The Field Encrypt module allows fields to be stored in an encrypted state rather than in plain text and allows these fields to be decrypted when loaded for viewing.
The field encrypt module provides support for Drupal fields to be encrypted and decrypted. You will need to install the Key (https://www.drupal.org/project/key) and Encrypt (https://www.drupal.org/project/encrypt) modules for this to work.
Make sure you have set up a secure key and encryption profile. See README files of these modules for more information on how to configure them securely.
- For each field you wish to encrypt, go to the "Storage settings" form.
- Check the "Encrypted" checkbox to have this field automatically encrypted and decrypted.
- Select which field properties to encrypt. Reasonable defaults are provided for core field types.
- Select an encryption profile to use from the "Encryption profile" list.
- Save the field storage settings.
You can change the default properties that will be selected per field type, on a per-site basis:
- Go to Administration > Configuration > System > Field Encrypt settings (/admin/config/system/field-encrypt).
- Choose which properties should be selected by default for encryption, when setting up field encryption for the available field types.
Note: changes to the settings form do not persist to the field config or field value encryption - these are merely default settings that are set ONLY when a field is set up for encryption the first time.
This module allows you to change the encryption settings of fields, even when they already contain field data. However you should use this feature with great care. It is very important to make sure you have a decent backup strategy in place and perform the updates in a controlled environment, to avoid data loss or data corruption.
You can change the field settings from unencrypted to encrypted, change to another encryption method, or change from encrypted to unencrypted. Make sure you properly tested your encryption methods before starting a field update!
After changing the settings through the Field UI or by importing configuration through CMI, you can check the field update status at /admin/config/system/field-encrypt/field-update. When clicking the "Update encryption on existing fields" button, a batch process will be started to update field values on existing entities, to make them compatible with the new setting. It is recommended to run this process immediately after updating your configuration, to avoid problems with your data. If you don't perform this action manually, the fields will be updated automatically via cron.
There is an architecture overview available in /documentation. This is available as an image file as well as a draw.io xml file. This should give a general idea of how each of the portions of the module function and how the module hooks into Drupal and it's plugin system.
The main function of the FieldEncryptProcessEntities Service is to provide a way to process entities.
In Drupal 8, it is recommended that all processing on fields be done at the entity level. As such, the service primarily takes entities as inputs and processes those fields in order to either decrypt encrypted fields or encrypt fields before storage.
The encryptEntity() and decryptEntity() methods perform these actions.

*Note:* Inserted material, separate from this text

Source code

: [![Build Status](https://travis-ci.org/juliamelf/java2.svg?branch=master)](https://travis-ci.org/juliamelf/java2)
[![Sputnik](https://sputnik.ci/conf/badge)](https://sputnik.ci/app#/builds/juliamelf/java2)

Additionally, after we have changed the storage settings (enabled / disabled
encryption), we must process existing fields. updateStoredField() provides
that functionality.
Inside the service, we iterate over each field and then each of the fields
values. For example, the text_with_summary field type has a value and a
summary value. The encryption itself is then handled by the encryption service
of the Encrypt module.
In Drupal 8, the field storage settings (field base in Drupal 7) are stored in
configuration management using a Configuration Entity.
Extending configuration entities is done by providing Third Party Settings
and using the associated methods.
We provide this setting to all fields using the
config/schema/field_encrypt.schema.yml file.
While this creates the setting, we need to modify the field storage form so that
we can set / change this value. We hook into the form system with
hook_form_alter() in our .module file.
The field_encrypt module provdes an EventSubscriber that reacts to configuration
changes (\Drupal\field_encrypt\EventSubscriber\ConfigSubscriber). When the field
storage config changes, we check if there was a change in the field_encrypt
settings.
This way, when the setting is changed, we can queue stored values to encrypt /
decrypt to match the new setting. We use Drupal 8's Queue API to queue this
process. The actual encryption / decryption is handled by the
FieldEncryptProcessEntities service with the updateStoredField() method.